La mossa della Cina fa seguito alla telefonata tra il neo ministro degli Esteri Qin Gang e il suo omologo sudcoreano Park Jin, durante la quale Qin ha "espresso preoccupazione" per le restrizioni e ha esortato Seul ad adottare un approccio "obiettivo e scientifico", secondo quanto riportato da un comunicato della Cina. Il portavoce del ministero degli Esteri cinese, Wang Wenbin, ha fatto eco al linguaggio precedente della Cina, affermando che il Paese "si oppone risolutamente" alle restrizioni d'ingresso "discriminatorie" imposte ai viaggiatori cinesi e "prenderà contromisure proporzionate".

I rischi per la distensione del governo Meloni votata all'aumento dell'export in Cina

"Alcuni Paesi, incuranti dei fatti scientifici e della reale situazione epidemica in Cina, hanno continuato a imporre restrizioni discriminatorie all'ingresso... Chiediamo a questi Paesi di proporre misure adeguate di controllo della pandemia basate sui fatti e sulla scienza, di non impegnarsi in manipolazioni politiche e misure discriminatorie e di non avere un impatto sul normale scambio di personale e sulla cooperazione", ha dichiarato.

Nelle ultime settimane, più di una dozzina di Paesi, tra cui Stati Uniti, Francia, Canada, Giappone e Australia, hanno imposto test ai viaggiatori provenienti dalla Cina, citando le preoccupazioni per il livello di segnalazione dei dati provenienti dalla Cina e la possibilità che emergano nuove varianti del virus, anche se finora non sono emersi di questo tipo.
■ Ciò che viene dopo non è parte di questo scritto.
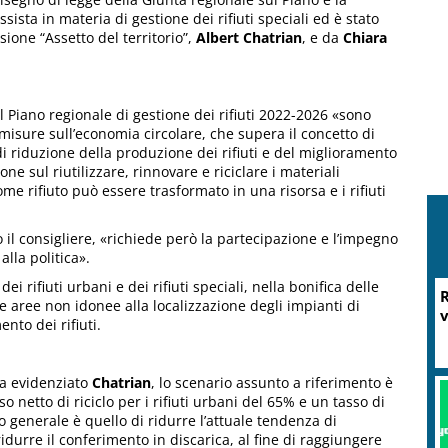
ista in materia di gestione dei rifiuti speciali ed è stato
ione “Assetto del territorio”,
Albert Chatrian
, e da
Chiara
l Piano regionale di gestione dei rifiuti 2022-2026 «sono
 misure sull’economia circolare, che supera il concetto di
 di riduzione della produzione dei rifiuti e del miglioramento
one sul riutilizzare, rinnovare e riciclare i materiali
e rifiuto può essere trasformato in una risorsa e i rifiuti
 il consigliere, «richiede però la partecipazione e l’impegno
alla politica».
i rifiuti urbani e dei rifiuti speciali, nella bonifica delle
R
le aree non idonee alla localizzazione degli impianti di
v
ento dei rifiuti.
ha evidenziato
Chatrian
, lo scenario assunto a riferimento è
o netto di riciclo per i rifiuti urbani del 65% e un tasso di
vo generale è quello di ridurre l’attuale tendenza di
idurre il conferimento in discarica, al fine di raggiungere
Il rischio è che ora ci sia questo tipo di ritorsioni anche verso i paesi europei, Italia compresa visto che il governo Meloni è stato il primo nel Vecchio Continente a muoversi per l'introduzione del test in aeroporto. Solo qualche settimana fa, dopo il summit del G20 di Bali in cui Meloni ha parlato con Xi, l'ex ministro degli Esteri cinese Wang Yi aveva promesso all'omologo Antonio Tajani di aumentare il numero dei voli tra i due paesi, che erano rimasti per lo più a terra non solo per la situazione pandemica e le restrizioni di viaggio per i cinesi all'estero negli scorsi tre anni ma anche come conseguenza che il governo Conte bis fu il primo in occidente a chiudere i voli diretti con la Cina a inizio 2020 nelle prime fasi della crisi.
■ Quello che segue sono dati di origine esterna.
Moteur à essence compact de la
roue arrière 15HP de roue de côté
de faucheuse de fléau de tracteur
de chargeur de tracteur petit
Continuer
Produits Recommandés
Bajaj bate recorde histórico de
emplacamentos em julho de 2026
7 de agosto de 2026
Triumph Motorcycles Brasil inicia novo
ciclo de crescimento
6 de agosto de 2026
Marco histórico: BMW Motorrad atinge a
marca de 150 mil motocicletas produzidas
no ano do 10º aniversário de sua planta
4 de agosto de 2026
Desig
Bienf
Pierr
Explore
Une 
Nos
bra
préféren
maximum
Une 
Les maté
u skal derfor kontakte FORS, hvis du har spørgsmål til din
L'eventuale ritorsione contro l'Italia o contro i paesi europei rappresenterebbe un serissimo colpo alla distensione dei rapporti e alle prospettive di aumento della cooperazione commerciale, a cui l'Italia tiene molto per spingere le proprie esportazioni. In particolare il governo Meloni potrebbe rischiare di vedere compromesso l'avvicinamento iniziato proprio a Bali, con l'invito di Xi alla premier a Pechino. Una visita che dovrebbe avvenire entro la prima metà del 2023 e che rappresenta una possibilità per riannodare il legame almeno dal punto di vista commerciale, fatta salva la politica estera e la collocazione nettamente atlantista del governo di centrodestra. L'eventuale ritorsione sarebbe un nuovo ostacolo non semplice da superare.